Relational databases are going to be dead in five years. OK, not really dead, everyone has way too much invested, too useful for small problems, etc. But the real action will be in RDF-as-database.
As others have pointed out over on Planet RDF, RDF can be seen as a database. You have primary keys (the rdf:ID) and foreign keys (rdf:resource) and lots and lots of relationships. But RDF is far more flexible, automatically distributed, and allows your data to become agile. Add to that multiple serialization formats, the ability to evolve ontologies and schemas, and the fact that you can use AI reasoners to do your data mining and deduce new properties and relationships, and we have a winner.
Now, this is a bold prediction, so let’s try and back it up with a little more detail.
One - XML allows for the natural expression of hierarchies and parts explosions; this is one of those things that relational models have trouble with. My little refactoring series hopefully shows that moving from pure XML to RDF is trivial.
As more and more of the world’s data moves towards XML, tools for indexing and querying it are becoming more and more powerful. These same tools can be used for RDF serialized as XML.
Two - Agile development methodologies are permeating languages such as C# and Python. But as our code becomes more flexible and sees higher rates of change, the relational models have difficulty keeping up. Refactoring the database is complicated by the general rigidity of the model, the need to transform data and stored procedures using DDL, and the difficulty in distributing changes.

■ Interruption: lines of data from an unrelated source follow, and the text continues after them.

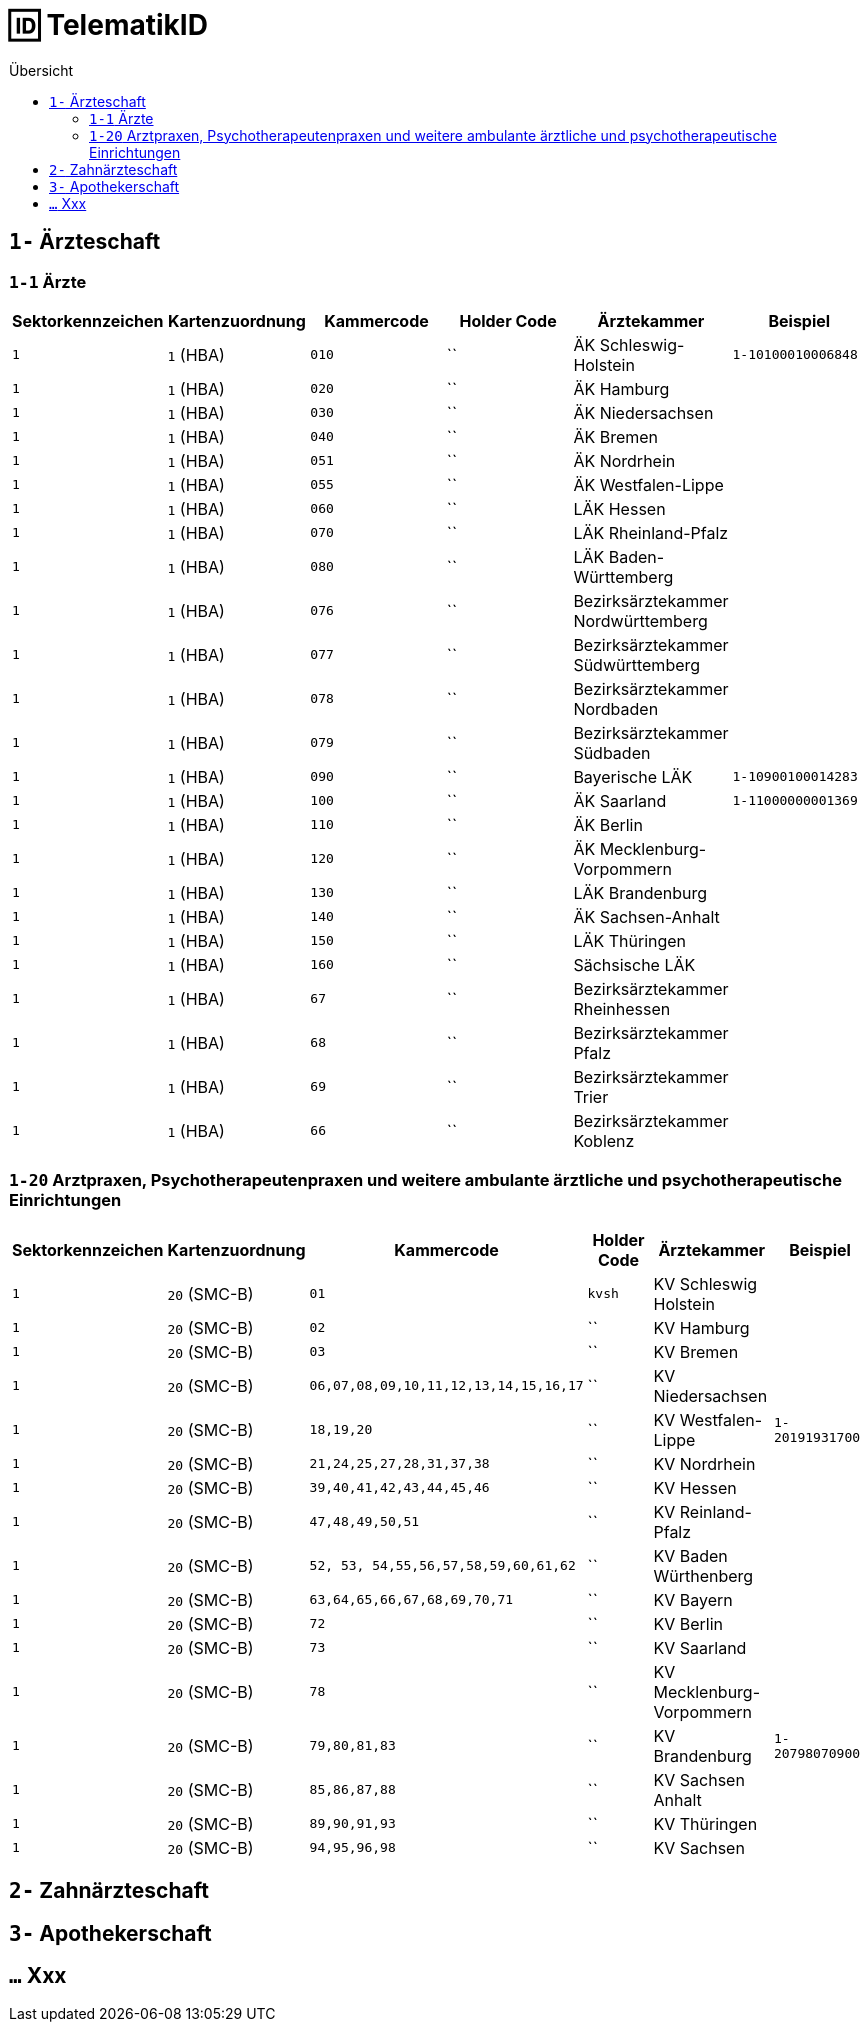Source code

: = 🆔 TelematikID
:toc: 
:toc-title: Übersicht


== `1-` Ärzteschaft

=== `1-1` Ärzte

|===
|Sektorkennzeichen |Kartenzuordnung |Kammercode | Holder Code | Ärztekammer |Beispiel

|`1`
|`1` (HBA)
|`010`
|``
|ÄK Schleswig-Holstein
|`1-10100010006848`

|`1`
|`1` (HBA)
|`020`
|``
|ÄK Hamburg
|

|`1`
|`1` (HBA)
|`030`
|``
|ÄK Niedersachsen
|

|`1`
|`1` (HBA)
|`040`
|``
|ÄK Bremen
|

|`1`
|`1` (HBA)
|`051`
|``
|ÄK Nordrhein
|

|`1`
|`1` (HBA)
|`055`
|``
|ÄK Westfalen-Lippe
|

|`1`
|`1` (HBA)
|`060`
|``
|LÄK Hessen
|

|`1`
|`1` (HBA)
|`070`
|``
|LÄK Rheinland-Pfalz
|

|`1`
|`1` (HBA)
|`080`
|``
|LÄK Baden-Württemberg
|

|`1`
|`1` (HBA)
|`076`
|``
|Bezirksärztekammer Nordwürttemberg
|

|`1`
|`1` (HBA)
|`077`
|``
|Bezirksärztekammer Südwürttemberg
|

|`1`
|`1` (HBA)
|`078`
|``
|Bezirksärztekammer Nordbaden
|

|`1`
|`1` (HBA)
|`079`
|``
|Bezirksärztekammer Südbaden
|

|`1`
|`1` (HBA)
|`090`
|``
|Bayerische LÄK
|`1-10900100014283`

|`1`
|`1` (HBA)
|`100`
|``
|ÄK Saarland
|`1-11000000001369`

|`1`
|`1` (HBA)
|`110`
|``
|ÄK Berlin
|

|`1`
|`1` (HBA)
|`120`
|``
|ÄK Mecklenburg-Vorpommern
|

|`1`
|`1` (HBA)
|`130`
|``
|LÄK Brandenburg
|

|`1`
|`1` (HBA)
|`140`
|``
|ÄK Sachsen-Anhalt
|

|`1`
|`1` (HBA)
|`150`
|``
|LÄK Thüringen
|

|`1`
|`1` (HBA)
|`160`
|``
|Sächsische LÄK
|

|`1`
|`1` (HBA)
|`67`
|``
|Bezirksärztekammer Rheinhessen
|

|`1`
|`1` (HBA)
|`68`
|``
|Bezirksärztekammer Pfalz
|

|`1`
|`1` (HBA)
|`69`
|``
|Bezirksärztekammer Trier
|

|`1`
|`1` (HBA)
|`66`
|``
|Bezirksärztekammer Koblenz
|



|===


=== `1-20` Arztpraxen, Psychotherapeutenpraxen und weitere ambulante ärztliche und psychotherapeutische Einrichtungen

|===
|Sektorkennzeichen |Kartenzuordnung |Kammercode | Holder Code | Ärztekammer |Beispiel

|`1`
|`20` (SMC-B)
|`01`
|`kvsh`
|KV Schleswig Holstein
|

|`1`
|`20` (SMC-B)
|`02`
|``
|KV Hamburg
|

|`1`
|`20` (SMC-B)
|`03`
|``
|KV Bremen
|

|`1`
|`20` (SMC-B)
|`06,07,08,09,10,11,12,13,14,15,16,17`
|``
|KV Niedersachsen
|

|`1`
|`20` (SMC-B)
|`18,19,20`
|``
|KV Westfalen-Lippe
|`1-20191931700`

|`1`
|`20` (SMC-B)
|`21,24,25,27,28,31,37,38`
|``
|KV Nordrhein
|

|`1`
|`20` (SMC-B)
|`39,40,41,42,43,44,45,46`
|``
|KV Hessen
|

|`1`
|`20` (SMC-B)
|`47,48,49,50,51`
|``
|KV Reinland-Pfalz
|

|`1`
|`20` (SMC-B)
|`52, 53, 54,55,56,57,58,59,60,61,62`
|``
|KV Baden Würthenberg
|

|`1`
|`20` (SMC-B)
|`63,64,65,66,67,68,69,70,71`
|``
|KV Bayern
|

|`1`
|`20` (SMC-B)
|`72`
|``
|KV Berlin
|

|`1`
|`20` (SMC-B)
|`73`
|``
|KV Saarland
|

|`1`
|`20` (SMC-B)
|`78`
|``
|KV Mecklenburg-Vorpommern
|

|`1`
|`20` (SMC-B)
|`79,80,81,83`
|``
|KV Brandenburg
|`1-20798070900`

|`1`
|`20` (SMC-B)
|`85,86,87,88`
|``
|KV Sachsen Anhalt
| 

|`1`
|`20` (SMC-B)
|`89,90,91,93`
|``
|KV Thüringen
| 

|`1`
|`20` (SMC-B)
|`94,95,96,98`
|``
|KV Sachsen
| 


|===


== `2-` Zahnärzteschaft

== `3-` Apothekerschaft

== `...` Xxx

RDF+OWL, on the other hand, makes it very easy to evolve your data. Data can be added and removed incrementally, the usual formats are text-based, meaning diff and patch and version control systems all play nicely with it, and the metadata becomes just more data.
Three - Currently, data warehousing and data mining require specialized tools and knowledge. RDF allows general-purpose reasoners to work with data anywhere on the web, extracting new relationships and spotting trends. Thanks to OWL, domain knowledge can now be written down in a form that allows a general-purpose program to make use of it - and that definition can also evolve over time.
Four - SPARQL is close enough to SQL that a lot of developers will be able transfer their hard-won skills to the new medium. Yes, you need to learn to think in triples, but if you already think in terms of JOINs that’s not a big leap.
Five - The triple translates nicely into relational space. One to three tables, depending on your favorite representation, a handful of stored procedures and you can use today’s engines. Serialize as XML and you can use tomorrow’s engines. And in a few years high-performance triple-based engines with native SPARQL support will be in wide use.
RDF has some natural advantages that make it contender. But it is OWL and SPARQL that give it real traction, because those allow the data people to transfer their current skills into the new space. And once you have your head around the RDF/OWL combination, you finally understand just enough to actually make effective use of an AI - maybe those will be a wide-spread reality this time around.